## YOUR INSTRUCTIONS
Beneath this task is a listing. State how many of its lines include the string "Guide", giving nothing but the number.
::::::::
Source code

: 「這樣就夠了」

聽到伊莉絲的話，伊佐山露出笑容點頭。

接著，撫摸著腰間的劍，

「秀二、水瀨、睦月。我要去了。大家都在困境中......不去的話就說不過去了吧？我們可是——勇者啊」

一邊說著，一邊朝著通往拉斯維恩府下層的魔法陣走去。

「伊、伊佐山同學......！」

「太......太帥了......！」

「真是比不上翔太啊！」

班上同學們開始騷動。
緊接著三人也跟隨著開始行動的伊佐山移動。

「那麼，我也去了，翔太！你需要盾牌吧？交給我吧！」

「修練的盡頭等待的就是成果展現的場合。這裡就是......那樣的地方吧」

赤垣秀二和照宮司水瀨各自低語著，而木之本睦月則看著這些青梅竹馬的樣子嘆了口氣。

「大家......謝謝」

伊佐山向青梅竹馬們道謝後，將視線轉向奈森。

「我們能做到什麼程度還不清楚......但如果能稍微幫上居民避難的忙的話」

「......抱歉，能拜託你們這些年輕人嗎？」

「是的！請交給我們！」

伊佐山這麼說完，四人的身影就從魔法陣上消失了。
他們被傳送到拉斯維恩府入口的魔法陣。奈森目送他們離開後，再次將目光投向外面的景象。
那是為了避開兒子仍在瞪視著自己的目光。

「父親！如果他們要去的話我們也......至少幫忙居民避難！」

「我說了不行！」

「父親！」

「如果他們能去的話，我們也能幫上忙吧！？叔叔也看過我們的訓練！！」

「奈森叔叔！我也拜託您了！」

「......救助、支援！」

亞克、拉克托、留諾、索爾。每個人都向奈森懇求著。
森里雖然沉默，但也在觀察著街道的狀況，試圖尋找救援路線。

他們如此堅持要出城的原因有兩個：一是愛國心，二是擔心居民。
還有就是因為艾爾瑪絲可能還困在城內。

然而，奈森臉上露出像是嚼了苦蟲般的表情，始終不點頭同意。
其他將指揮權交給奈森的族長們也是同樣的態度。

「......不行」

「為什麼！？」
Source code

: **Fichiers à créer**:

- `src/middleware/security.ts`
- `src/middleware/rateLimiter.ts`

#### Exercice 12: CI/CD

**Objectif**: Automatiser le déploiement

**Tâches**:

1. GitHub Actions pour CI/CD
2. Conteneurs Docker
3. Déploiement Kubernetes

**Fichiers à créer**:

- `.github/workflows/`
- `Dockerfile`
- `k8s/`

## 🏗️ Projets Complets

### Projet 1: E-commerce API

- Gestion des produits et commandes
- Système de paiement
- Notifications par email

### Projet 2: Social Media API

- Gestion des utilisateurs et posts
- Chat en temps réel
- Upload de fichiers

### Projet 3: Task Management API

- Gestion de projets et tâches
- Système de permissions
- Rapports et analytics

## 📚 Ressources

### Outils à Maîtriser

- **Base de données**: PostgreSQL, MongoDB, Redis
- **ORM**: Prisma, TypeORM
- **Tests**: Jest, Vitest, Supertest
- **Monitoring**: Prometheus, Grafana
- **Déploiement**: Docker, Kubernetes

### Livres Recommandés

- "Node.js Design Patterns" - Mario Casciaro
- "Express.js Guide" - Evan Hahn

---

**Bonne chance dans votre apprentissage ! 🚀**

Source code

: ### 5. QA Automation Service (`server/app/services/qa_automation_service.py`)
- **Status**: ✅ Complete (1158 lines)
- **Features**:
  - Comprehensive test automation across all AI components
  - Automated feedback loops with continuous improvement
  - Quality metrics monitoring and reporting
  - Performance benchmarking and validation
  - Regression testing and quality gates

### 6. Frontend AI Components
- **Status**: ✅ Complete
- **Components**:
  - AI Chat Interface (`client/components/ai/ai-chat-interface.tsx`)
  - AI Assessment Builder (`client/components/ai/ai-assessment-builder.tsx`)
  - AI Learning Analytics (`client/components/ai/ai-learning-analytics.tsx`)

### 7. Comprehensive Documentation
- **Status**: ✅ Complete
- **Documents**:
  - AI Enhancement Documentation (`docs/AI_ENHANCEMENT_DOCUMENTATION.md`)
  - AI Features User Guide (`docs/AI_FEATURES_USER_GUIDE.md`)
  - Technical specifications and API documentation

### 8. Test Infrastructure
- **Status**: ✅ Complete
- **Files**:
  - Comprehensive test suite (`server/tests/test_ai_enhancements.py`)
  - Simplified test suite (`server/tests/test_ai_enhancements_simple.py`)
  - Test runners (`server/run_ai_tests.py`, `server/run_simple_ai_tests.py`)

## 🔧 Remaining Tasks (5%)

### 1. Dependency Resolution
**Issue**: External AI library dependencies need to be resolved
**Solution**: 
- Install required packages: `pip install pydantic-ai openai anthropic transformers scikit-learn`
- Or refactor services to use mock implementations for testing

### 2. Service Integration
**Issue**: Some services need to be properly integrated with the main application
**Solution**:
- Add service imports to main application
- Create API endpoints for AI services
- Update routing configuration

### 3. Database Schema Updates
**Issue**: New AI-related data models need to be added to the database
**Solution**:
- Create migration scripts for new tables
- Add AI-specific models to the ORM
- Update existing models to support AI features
::::::::
## RESPONSE TO THIS TASK
2